O governo brasileiro anunciou nesta quinta-feira (23) que iniciará os procedimentos para aplicar a Lei da Reciprocidade contra os Estados Unidos depois de o governo Donald Trump impor uma nova tarifa de 12,5% sobre produtos nacionais.

A cobrança se soma à tarifa de 25% aplicada anteriormente pelos norte-americanos. Nos produtos atingidos pelas duas medidas, a carga adicional pode chegar a 37,5%. Parte das mercadorias, entretanto, está incluída em listas de exceções.

As duas tarifas são resultado de processos diferentes. A alíquota de 25% foi direcionada especificamente ao Brasil, enquanto a nova cobrança de 12,5% decorre de uma investigação mais ampla sobre medidas adotadas por países para impedir a importação de produtos fabricados com trabalho forçado.
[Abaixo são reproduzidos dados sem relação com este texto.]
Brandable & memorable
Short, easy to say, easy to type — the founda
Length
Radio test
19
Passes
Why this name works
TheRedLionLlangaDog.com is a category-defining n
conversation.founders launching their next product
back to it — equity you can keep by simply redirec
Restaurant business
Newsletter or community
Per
O processo foi conduzido pelo Escritório do Representante Comercial dos Estados Unidos (USTR) e atingiu 59 países, além da União Europeia.
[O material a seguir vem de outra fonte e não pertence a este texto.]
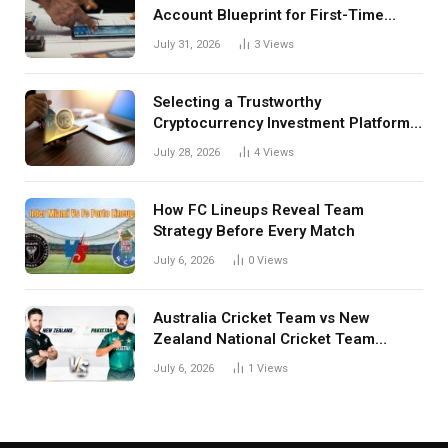
Account Blueprint for First-Time
Investors
July 31, 2026
3
Views
Selecting a Trustworthy
Cryptocurrency Investment Platform
in India
July 28, 2026
4
Views
How FC Lineups Reveal Team
Strategy Before Every Match
July 6, 2026
0
Views
Australia Cricket Team vs New
Zealand National Cricket Team
Match Scorecard with Full Match
July 6, 2026
1
Views
Review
Em nota, a Secretaria de Comunicação Social da Presidência da República classificou a nova tarifa como “completamente arbitrária e injustificada”. O governo também informou que levará a disputa ao mecanismo de solução de controvérsias da Organização Mundial do Comércio (OMC).

Segundo o Planalto, o Ministério do Trabalho apresentou às autoridades norte-americanas documentos sobre a legislação brasileira e as ações realizadas para impedir a entrada de mercadorias produzidas com mão de obra forçada.

O governo Lula acusou o USTR de distorcer um tema relacionado aos direitos humanos para justificar uma política comercial protecionista.

Para rebater as acusações, o Brasil destacou que possui 66 convenções em vigor na Organização Internacional do Trabalho (OIT), contra apenas dez ratificadas pelos Estados Unidos. Dos quatro instrumentos da entidade relacionados ao trabalho forçado, o Brasil aderiu a todos, enquanto os norte-americanos ratificaram apenas um.

A legislação brasileira também considera crime submeter trabalhadores a jornadas exaustivas, condições degradantes ou restrição de locomoção. O país aplica multas e mantém a chamada “Lista Suja” de empregadores responsabilizados por trabalho análogo à escravidão.